Supported GA dimensions | Supported GA metrics |
---|---|
ga:browser | ga:14dayUsers |
ga:city | ga:1dayUsers |
ga:continent | ga:28dayUsers |
ga:country | ga:30dayUsers |
ga:date | ga:7dayUsers |
ga:deviceCategory | ga:avgSessionDuration |
ga:hostname | ga:avgTimeOnPage |
ga:medium | ga:bounceRate |
ga:metro | ga:entranceRate |
ga:operatingSystem | ga:entrances |
ga:pagePath | ga:exits |
ga:region | ga:newUsers |
ga:socialNetwork | ga:pageviews |
ga:source | ga:pageviewsPerSession |
ga:subContinent | ga:sessions |
ga:sessionsPerUser | |
ga:uniquePageviews | |
ga:users |
Sample
This sample reflects the manual authentication method.
captures:
${PREFIX}/${CAPTURE_NAME}:
endpoint:
connector:
image: ghcr.io/estuary/source-google-analytics-v4:dev
config:
view_id: 000000000
start_date: 2022-03-01
credentials:
auth_type: service
credentials_json: <secret>
window_in_days: 1
bindings:
- resource:
stream: daily_active_users
syncMode: incremental
target: ${PREFIX}/${COLLECTION_NAME}
- resource:
stream: devices
syncMode: incremental
target: ${PREFIX}/${COLLECTION_NAME}
- resource:
stream: four_weekly_active_users
syncMode: incremental
target: ${PREFIX}/${COLLECTION_NAME}
- resource:
stream: locations
syncMode: incremental
target: ${PREFIX}/${COLLECTION_NAME}
- resource:
stream: monthly_active_users
syncMode: incremental
target: ${PREFIX}/${COLLECTION_NAME}
- resource:
stream: pages
syncMode: incremental
target: ${PREFIX}/${COLLECTION_NAME}
- resource:
stream: traffic_sources
syncMode: incremental
target: ${PREFIX}/${COLLECTION_NAME}
- resource:
stream: two_weekly_active_users
syncMode: incremental
target: ${PREFIX}/${COLLECTION_NAME}
- resource:
stream: website_overview
syncMode: incremental
target: ${PREFIX}/${COLLECTION_NAME}
- resource:
stream: weekly_active_users
syncMode: incremental
target: ${PREFIX}/${COLLECTION_NAME}
Learn more about capture definitions.
Performance considerations
Data sampling
The Google Analytics Reporting API enforces compute thresholds for ad-hoc queries and reports. If a threshold is exceeded, the API will apply sampling to limit the number of sessions analyzed for the specified time range. These thresholds can be found here.

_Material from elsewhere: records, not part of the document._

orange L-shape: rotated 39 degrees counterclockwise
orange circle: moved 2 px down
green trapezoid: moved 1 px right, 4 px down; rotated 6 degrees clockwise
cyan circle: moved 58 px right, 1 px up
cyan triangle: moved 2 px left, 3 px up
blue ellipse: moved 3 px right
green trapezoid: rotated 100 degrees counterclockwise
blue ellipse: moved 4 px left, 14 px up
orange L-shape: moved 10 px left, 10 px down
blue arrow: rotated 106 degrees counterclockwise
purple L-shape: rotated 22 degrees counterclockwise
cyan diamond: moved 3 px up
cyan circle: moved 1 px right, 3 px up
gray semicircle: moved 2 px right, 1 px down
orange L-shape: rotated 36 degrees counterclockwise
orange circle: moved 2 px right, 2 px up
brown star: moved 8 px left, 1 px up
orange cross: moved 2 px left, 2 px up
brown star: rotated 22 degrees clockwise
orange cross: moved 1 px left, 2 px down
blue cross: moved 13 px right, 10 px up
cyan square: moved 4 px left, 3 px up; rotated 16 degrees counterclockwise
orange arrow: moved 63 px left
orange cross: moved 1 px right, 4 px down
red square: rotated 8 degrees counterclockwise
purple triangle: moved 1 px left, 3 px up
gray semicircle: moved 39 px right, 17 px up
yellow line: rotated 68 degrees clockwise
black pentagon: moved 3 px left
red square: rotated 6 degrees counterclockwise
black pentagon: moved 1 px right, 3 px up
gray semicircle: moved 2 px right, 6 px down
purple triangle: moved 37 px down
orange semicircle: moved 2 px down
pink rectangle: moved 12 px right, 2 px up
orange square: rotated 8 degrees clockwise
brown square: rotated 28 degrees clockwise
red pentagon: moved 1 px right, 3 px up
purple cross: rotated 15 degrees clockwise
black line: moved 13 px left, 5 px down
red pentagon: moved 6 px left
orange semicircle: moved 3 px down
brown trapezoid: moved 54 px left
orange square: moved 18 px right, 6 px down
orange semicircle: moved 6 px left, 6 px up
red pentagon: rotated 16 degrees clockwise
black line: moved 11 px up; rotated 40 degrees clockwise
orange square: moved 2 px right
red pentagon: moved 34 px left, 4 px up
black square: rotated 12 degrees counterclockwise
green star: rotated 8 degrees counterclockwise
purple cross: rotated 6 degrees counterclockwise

If your account is on the Analytics 360 tier, you're less likely to run into these limitations.
For Analytics Standard accounts, you can avoid sampling by keeping the window_in_days
parameter set to its default value, 1
.
This makes it less likely that you will exceed the threshold.
When sampling occurs, a warning is written to the capture log.
Processing latency
Data in Google Analytics reports may continue to update up to 48 hours after it appears.
To ensure data correctness, each time it reads from Google Analytics, this connector automatically applies a lookback window of 2 days prior to its last read. This allows it to double-check and correct for any changes in reports resulting from latent data updates.
This mechanism relies on the isDataGolden
flag in the Google Analytics Reporting API.